Members of the Parker family said they are devastated by the delay.
“We were so close,” said Scott Parker, Bubba Parker’s son from a previous marriage. “We’re ready for closure.”
At this point, the Court of Appeals could determine that the evidence doesn’t merit a full neurological exam or it could return the case to a lower court for additional review.
“The way we read it is that the court said it just didn’t have time,” Hood said. “We’ll just have to wait and see.”
If the court decides to order a full exam, experts will be hired for the defense and the state – at taxpayers’ expense – to evaluate Simon.
Simon suffered a head injury Jan. 7, medical records show. His attorney alleges it has caused memory loss and impaired Simon’s cognitive skills. Freeland, in an affidavit, said Simon did not recognize him in a meeting in March and had trouble carrying on a conversation.
“He was unable to understand what was occurring in his case,” Freeland wrote.
Lower courts have ruled there was not enough evidence to show Simon is not mentally competent.
Corrections officials, relatives of the Parkers and others have said they are skeptical of the claims.
“He’s sharp.
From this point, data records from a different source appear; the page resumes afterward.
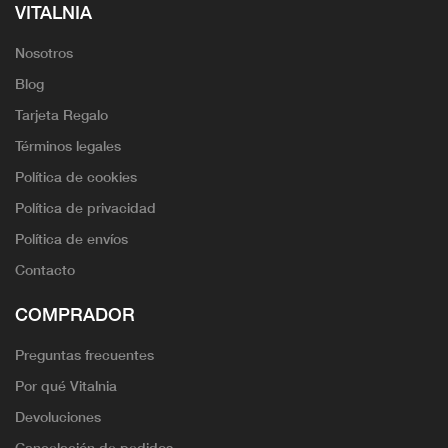
VITALNIA
Nosotros
Blog
Tarjeta Regalo
Términos legales
Política de cookies
Política de privacidad
Política de envíos
Contacto
COMPRADOR
Preguntas frecuentes
Por qué Vitalnia
Devoluciones
Cancelación de pedidos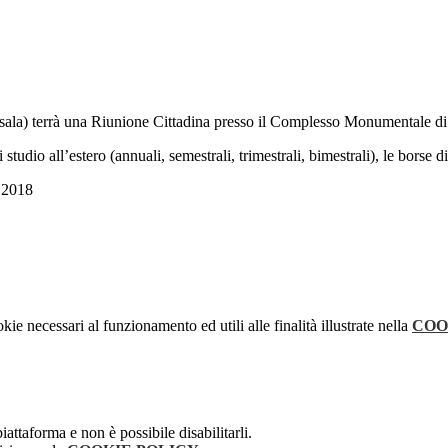
sala) terrà una Riunione Cittadina presso il Complesso Monumentale di S
udio all’estero (annuali, semestrali, trimestrali, bimestrali), le borse di
e 2018
kie necessari al funzionamento ed utili alle finalità illustrate nella
COO
attaforma e non è possibile disabilitarli.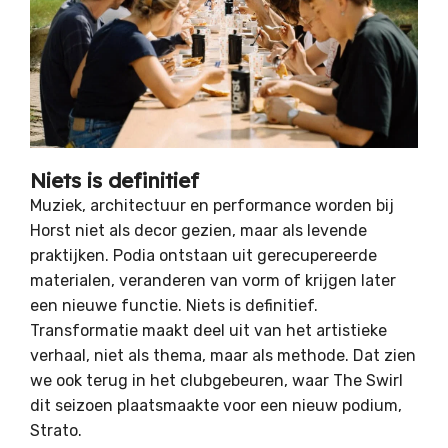
Niets is definitief
Muziek, architectuur en performance worden bij
Horst niet als decor gezien, maar als levende
praktijken. Podia ontstaan uit gerecupereerde
materialen, veranderen van vorm of krijgen later
een nieuwe functie. Niets is definitief.
Transformatie maakt deel uit van het artistieke
verhaal, niet als thema, maar als methode. Dat zien
we ook terug in het clubgebeuren, waar The Swirl
dit seizoen plaatsmaakte voor een nieuw podium,
Strato.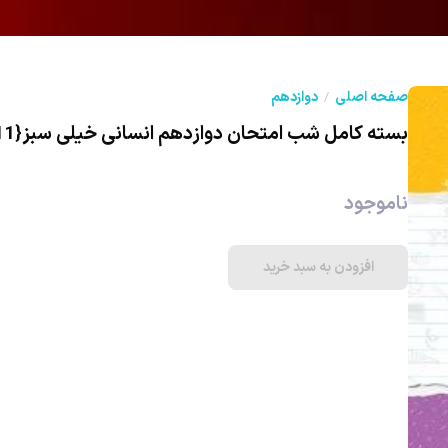
صفحه اصلی
دوازدهم
بسته کامل شب امتحان دوازدهم انسانی خیلی سبز{11جلد}
ناموجود
افزودن به سبد خرید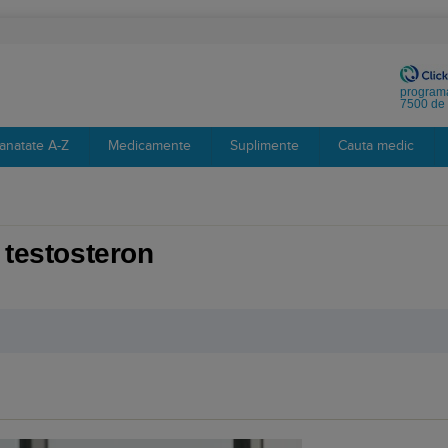
programa
7500 de 
anatate A-Z
Medicamente
Suplimente
Cauta medic
 testosteron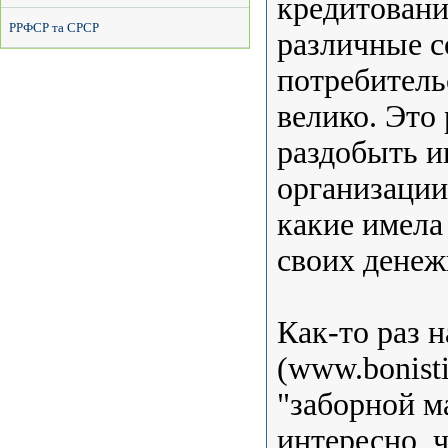
кредитовани
РРФСР та СРСР
различные с
потребитель
велико. Это 
раздобыть и
организации
какие имела
своих денеж
Как-то раз 
(www.bonist
"заборной м
интересно, 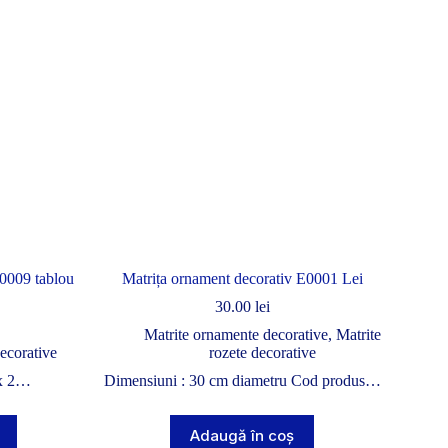
E0009 tablou
Matrița ornament decorativ E0001 Lei
30.00
lei
Matrite ornamente decorative
,
Matrite
ecorative
rozete decorative
 x 2…
Dimensiuni : 30 cm diametru Cod produs…
Adaugă în coș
He knows what he’s doing,” Mellen said.
Simon already had told corrections officials what he wanted for his last meal – fried chicken legs, pinto beans and watermelon – and was preparing his final statement when the court issued its order.
Corrections Commissioner Chris Epps said Simon yelled, “They said I was a monster,” and laid down on his cell bed when told of the delay.